Sulle pagine del "Corriere dello Sport", Ivan Zazzaroni commenta l'operato di arbitri e VAR, arrivato al settimo anno di utilizzo in Serie A: "Cos’è cambiato da Juventus-Cagliari del 19 agosto 2017, partita d’esordio in Serie A del Var online, a Genoa-Juve di venerdì scorso? Da questi sette anni abbiamo ricevuto un calcio con un minor numero di errori arbitrali rispetto alle stagioni pre-tecnologia? Sì, lo confermano le statistiche. Ed è un calcio più giusto e depurato dalle polemiche? Assolutamente no, tutt’altro: il calcio attuale è diventato addirittura criptico, meno pop, per pochi eletti. Ha bisogno di essere sempre spiegato a posteriori dagli specialisti, ex arbitri non sempre intellettualmente liberi, autonomi (…) Pensavamo che il Var avrebbe reso più oggettiva la valutazione degli episodi e invece sci ritroviamo con situazioni in cui, di fronte allo stesso intervento, un direttore di gara decide in un modo e il suo collega in un altro, per non parlare dei varisti.

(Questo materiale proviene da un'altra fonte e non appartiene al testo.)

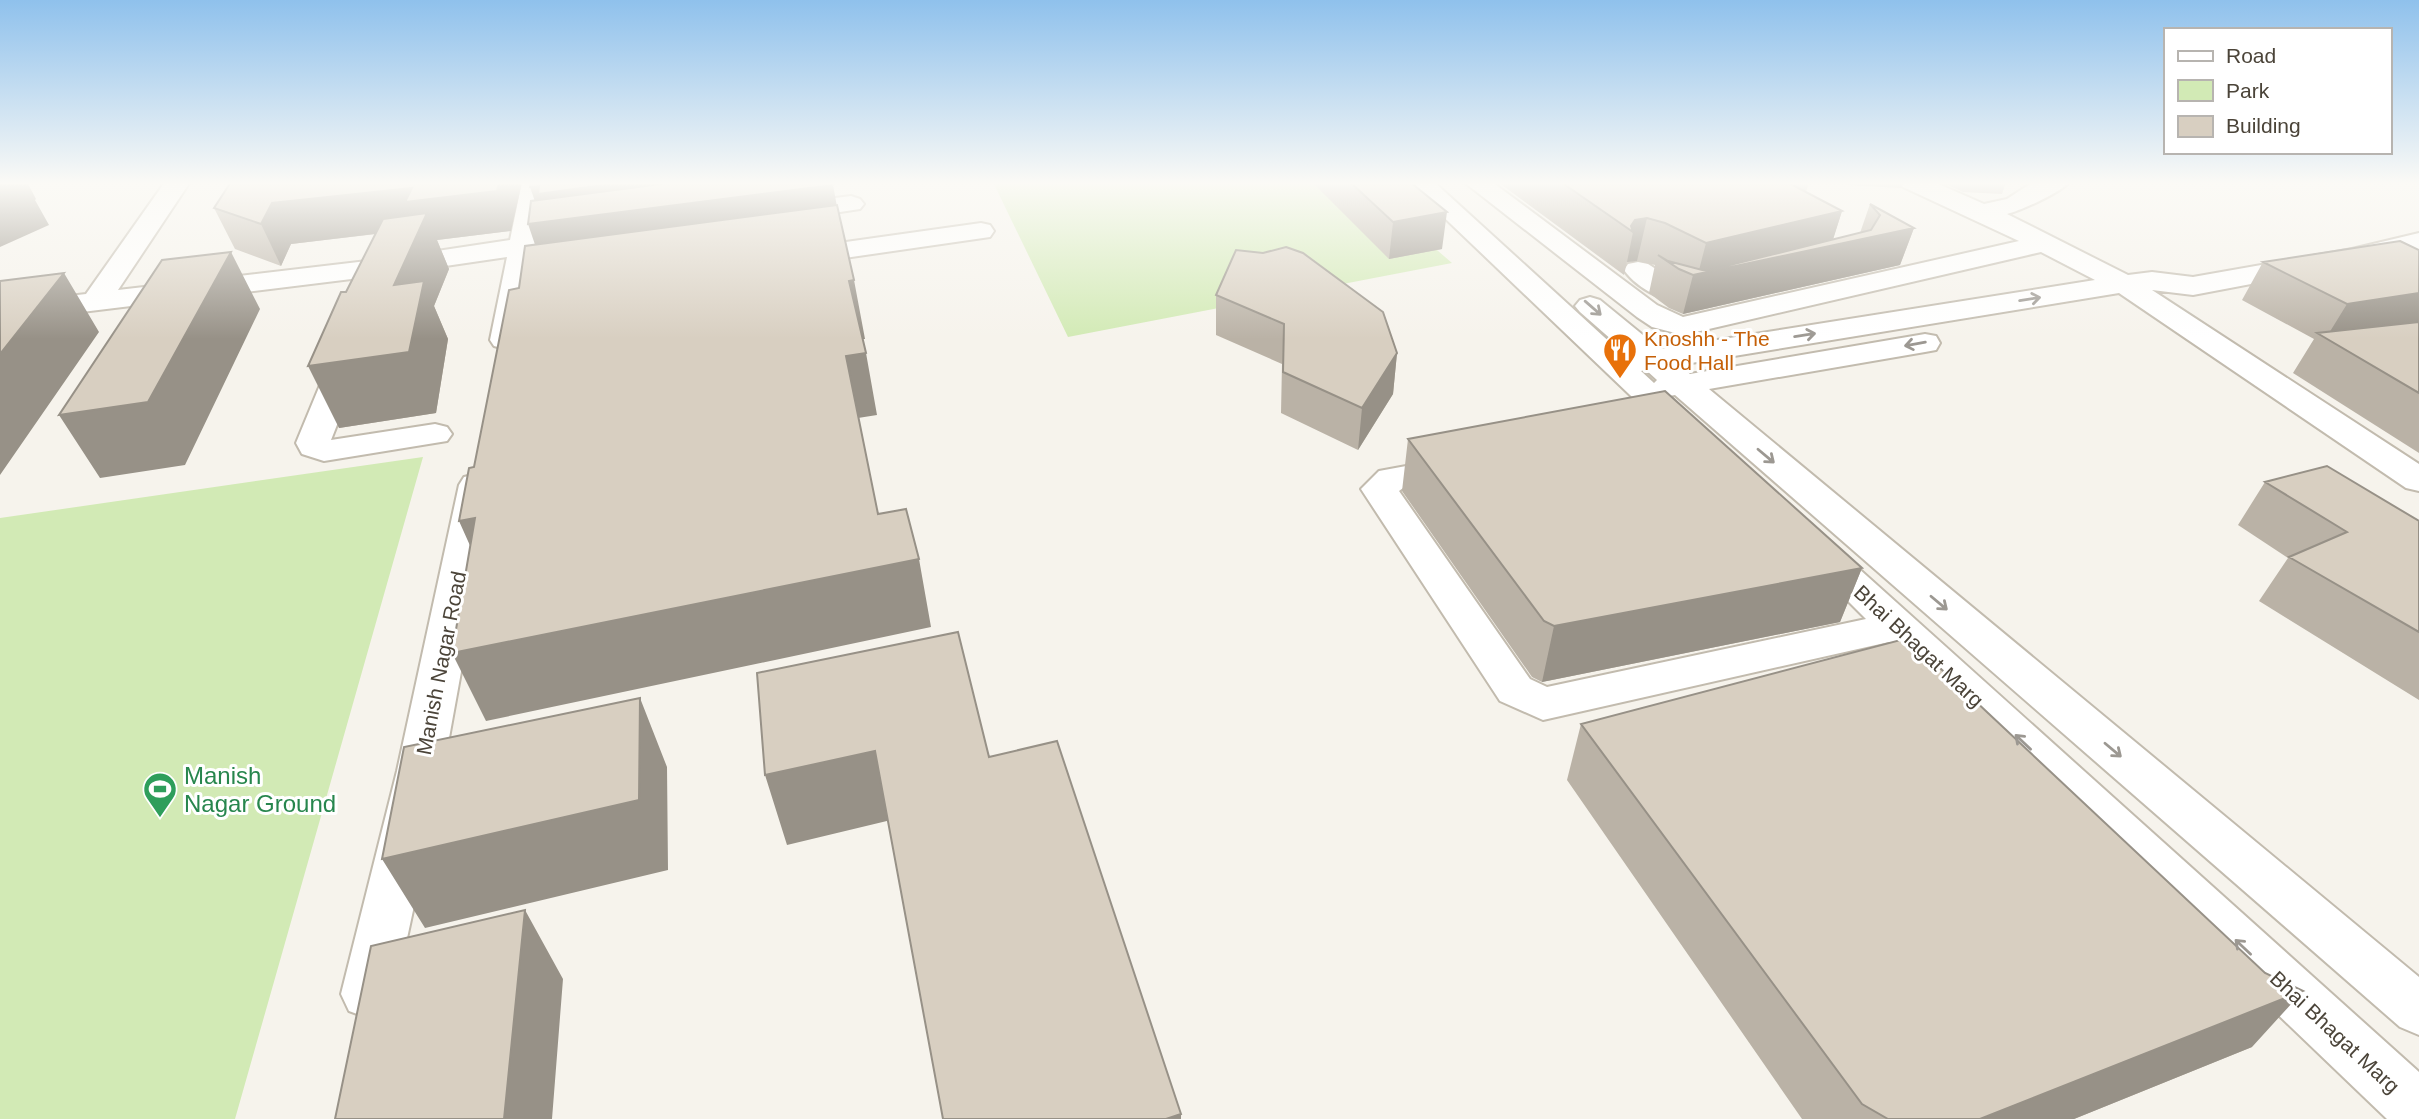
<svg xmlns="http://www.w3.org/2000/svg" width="2419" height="1119" font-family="Arial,sans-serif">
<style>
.green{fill:#d2eab5}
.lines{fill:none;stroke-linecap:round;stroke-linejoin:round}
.street-casing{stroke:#c2bbae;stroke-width:4}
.street{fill:#fff;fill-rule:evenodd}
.wall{fill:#bab2a6}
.shaded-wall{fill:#979187}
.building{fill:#d8cfc1;stroke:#979187;stroke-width:2}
.oneway{stroke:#9c9892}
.labels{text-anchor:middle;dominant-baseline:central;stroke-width:6;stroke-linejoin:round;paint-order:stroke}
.food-label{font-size:21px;fill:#c56008;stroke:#fff;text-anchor:start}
.street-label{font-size:21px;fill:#4b4439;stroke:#fff}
.near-leisure-label{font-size:24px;fill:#27864d;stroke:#fff;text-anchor:start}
</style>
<rect width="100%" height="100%" fill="#f6f3ec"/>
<path class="green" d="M993,182H1358L1452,263L1068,337Z
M423,457L235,1119H0V518Z"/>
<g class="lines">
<g class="street-casing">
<path id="street" d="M165,182H190L118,290L384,259L510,240L522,182H547L538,236L556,237L560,243L556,249L535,253L520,340L516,346L505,349L494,346L490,340L507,257L384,275L0,322V304L86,294Z
M1407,182H1434L1626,357L1629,355L1580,312L1575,306L1580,300L1590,297L1600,300L1660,349L2095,280L2041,252L1683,335L1652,327L1637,317L1464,182H1492L1657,305L1683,317L2019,241L1903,187L1900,182H1934L1984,204L2007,199L2033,182H2069C2062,192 2020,211 2007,214L2128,275L2152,272L2193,277L2352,249L2419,233V249L2352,265L2193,295L2152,290L2419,464V491L2406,488L2119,293L1679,365L1690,374L1925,334L1936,336L1940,343L1936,350L1925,352L1709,389L2419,977V1035L2400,1027L1675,395L1669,396L1703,430L1698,437L1686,440L1674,437ZM1646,370L1657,380L1654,383L1641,371Z
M851,196L860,199L864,204L860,209L787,220L778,218L774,212L778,206L787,204Z
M981,223L990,225L994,231L990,237L796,265L786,263L782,257L786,251L796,249Z
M1638,262L1648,264L1679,284L1708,291L1713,297L1708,303C1681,310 1640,293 1624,270L1628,264Z
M348,347L359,349L364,356L331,440L435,424L447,427L452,434L447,441L324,461L302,454L296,443L332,356L337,349Z
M1455,457L1467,461L1473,468L1467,475L1403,488L1399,491L1530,679L1547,687L1866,619L1796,549L1802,541L1815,537L1828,541L2419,1072V1119H2387L1889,642L1543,720L1500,701L1361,489L1379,471Z
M477,474L490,477L495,485L443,771L395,994L387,1011L368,1018L349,1011L341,994L397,771L459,485L464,477Z"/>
</g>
<use href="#street" class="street"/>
</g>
<path class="wall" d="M231,182H522L511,231L437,240L449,269L434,306L448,339L436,413L339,428L346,292L376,234L291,244L281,266L235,249L214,208Z
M1312,182H1410L1442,249L1389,259Z
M1498,182H1809L1806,192L1842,211L1833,239L1860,233L1870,204L1914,228L1900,265L1683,314L1669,308L1649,293L1655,265L1637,261L1627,262L1624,275Z
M1848,182H1903L1901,188L1848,185Z
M1941,182H2006L2002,194L1963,192Z
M2419,250V453L2293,373L2314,339L2242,300L2263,262Z
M1216,295L1397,353L1393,394L1358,450L1281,413L1282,364L1216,335Z
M1408,439L1862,568L1840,622L1542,682L1532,677L1402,491Z
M2265,482L2419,521V700L2259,601L2288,558L2238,525Z
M1581,724L2252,1047L2074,1119H1802L1567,780Z"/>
<path class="shaded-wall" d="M0,182H27L36,199L35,200L49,225L0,247Z
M499,182H522L511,231L437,240L449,269L434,306L448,339L436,413L339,428L308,366L394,285L416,229L291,244L281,266L261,224L272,203L412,188Z
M625,182H719L833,185L843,239L547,280L528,224L542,222L530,187Z
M1842,211L1831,246L1914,228L1900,265L1683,314L1693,275L1698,274L1706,243Z
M1447,212L1442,249L1389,259L1393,222Z
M1647,218L1637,261L1627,262L1633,232L1631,226L1635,220Z
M231,252L260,309L185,465L100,478L59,415Z
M64,273L99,332L0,475V354Z
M854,280L865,339H860L849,281Z
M2419,293V328L2326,338L2347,304Z
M866,353L877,415L858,418L846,356Z
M1397,353L1393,394L1358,450L1362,408Z
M475,518L489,588L459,521Z
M919,559L931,627L486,721L452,653Z
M1862,568L1840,622L1542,682L1554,626Z
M640,698L667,767L668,870L425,928L382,859Z
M875,751L891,820L787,845L765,775Z
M525,910L563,979L552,1119H504Z
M2303,991L2252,1047L2074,1119H1980Z
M1181,1114V1119H1166Z"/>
<path class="building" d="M231,182H499L497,191L405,202L412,188L272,203L261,224L214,208Z
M531,182H625L538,194L539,186L530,187Z
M676,182H832L833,185L528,224L531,201Z
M1350,182H1410L1447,212L1393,222Z
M1561,182H1787L1842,211L1706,243L1665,223L1647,218L1635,220L1631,226L1633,232Z
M1870,204L1914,228L1693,275L1679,269L1658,255L1668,261L1706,271L1871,230L1880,215Z
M837,205L854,280L849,281L866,353L846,356L878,514L906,509L919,559L452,653L475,518L459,521L469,468L474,467L509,290L519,288L525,246Z
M427,213L394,285L424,281L409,352L308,366L341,292H346L383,219Z
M2400,241L2419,250V293L2347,304L2263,262Z
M1286,247L1303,253L1383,312L1397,353L1362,408L1283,372L1284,324L1216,295L1236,250L1263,253Z
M231,252L148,402L59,415L162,260Z
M64,273L0,354V281Z
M2419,322V393L2317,333Z
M1665,391L1862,568L1554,626L1544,621L1408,439Z
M2327,466L2419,521V632L2289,557L2347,532L2265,482Z
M958,632L989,757L1057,741L1181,1114L1166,1119H943L875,751L765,775L757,673Z
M1908,638L2265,973L2303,991L1980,1119H1888L1862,1104L1581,724Z
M640,698L639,800L382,859L404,747Z
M525,910L504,1119H335L371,946Z"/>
<defs><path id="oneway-shaft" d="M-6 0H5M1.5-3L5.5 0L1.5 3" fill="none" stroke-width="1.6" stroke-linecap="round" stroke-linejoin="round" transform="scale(1.75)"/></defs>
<g class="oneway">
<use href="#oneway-shaft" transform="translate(2030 299) rotate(-9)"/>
<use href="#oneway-shaft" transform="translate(1593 308) rotate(41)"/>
<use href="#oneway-shaft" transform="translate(1805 335) rotate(-9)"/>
<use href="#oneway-shaft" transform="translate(1915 344) rotate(170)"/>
<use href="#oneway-shaft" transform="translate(1766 456) rotate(40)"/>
<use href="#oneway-shaft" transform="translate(1939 603) rotate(40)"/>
<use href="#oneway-shaft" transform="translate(2023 742) rotate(-137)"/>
<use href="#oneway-shaft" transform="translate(2113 750) rotate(40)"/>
<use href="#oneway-shaft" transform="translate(2243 947) rotate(-137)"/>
</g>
<linearGradient id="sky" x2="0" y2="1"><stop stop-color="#8fc1ec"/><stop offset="0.54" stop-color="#fbfaf6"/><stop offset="1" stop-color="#fbfaf6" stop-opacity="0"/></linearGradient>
<rect width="2419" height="339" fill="url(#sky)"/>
<defs>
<g id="restaurant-pin" transform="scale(1.75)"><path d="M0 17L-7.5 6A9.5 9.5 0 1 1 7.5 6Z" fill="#e8710a" stroke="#fff"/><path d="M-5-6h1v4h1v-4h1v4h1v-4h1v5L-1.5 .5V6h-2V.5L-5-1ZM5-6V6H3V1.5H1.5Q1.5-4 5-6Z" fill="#fff"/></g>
<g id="stadium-pin" transform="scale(1.75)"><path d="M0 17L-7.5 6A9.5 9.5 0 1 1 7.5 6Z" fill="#2e9e5b" stroke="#fff"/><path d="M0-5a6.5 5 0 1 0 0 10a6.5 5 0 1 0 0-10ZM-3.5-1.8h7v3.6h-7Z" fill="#fff"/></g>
</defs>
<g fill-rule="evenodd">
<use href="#restaurant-pin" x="1620" y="350"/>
<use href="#stadium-pin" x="160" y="789"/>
</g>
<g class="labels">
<g class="food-label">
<text x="1644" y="338">Knoshh - The<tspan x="1644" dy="24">Food Hall</tspan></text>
</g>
<g class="street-label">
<text transform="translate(1919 646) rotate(43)">Bhai Bhagat Marg</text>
<text transform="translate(441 663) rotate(-79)">Manish Nagar Road</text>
<text transform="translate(2335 1032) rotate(43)">Bhai Bhagat Marg</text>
</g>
<g class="near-leisure-label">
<text x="184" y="775">Manish<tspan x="184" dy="28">Nagar Ground</tspan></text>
</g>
</g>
<rect x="2164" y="28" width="228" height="126" fill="#ffffff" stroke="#b7b4b0" stroke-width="2"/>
<rect x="2178" y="51" width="35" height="10" fill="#ffffff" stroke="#b7b4b0" stroke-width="2"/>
<text x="2226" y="63" font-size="21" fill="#4b4439">Road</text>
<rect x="2178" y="80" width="35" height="21" fill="#d2eab5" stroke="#b7b4b0" stroke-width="2"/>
<text x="2226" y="98" font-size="21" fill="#4b4439">Park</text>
<rect x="2178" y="116" width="35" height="21" fill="#d8cfc1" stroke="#b7b4b0" stroke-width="2"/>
<text x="2226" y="133" font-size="21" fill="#4b4439">Building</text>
</svg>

Ho registrato le varie spiegazioni dei tecnici presenti nelle principali trasmissioni sportive, gli ex arbitri Cesari e Bergonzi, e per entrambi il tocco di mani di Bani in Genoa-Juve era da punire col rigore. Lunedì sera Rocchi invece ci ha spiegato che non lo era e che era stato ‘da protocollo’ il mancato intervento del var. Ora se anche le valutazioni di tre arbitri divergono significa che siamo alla frutta candita”.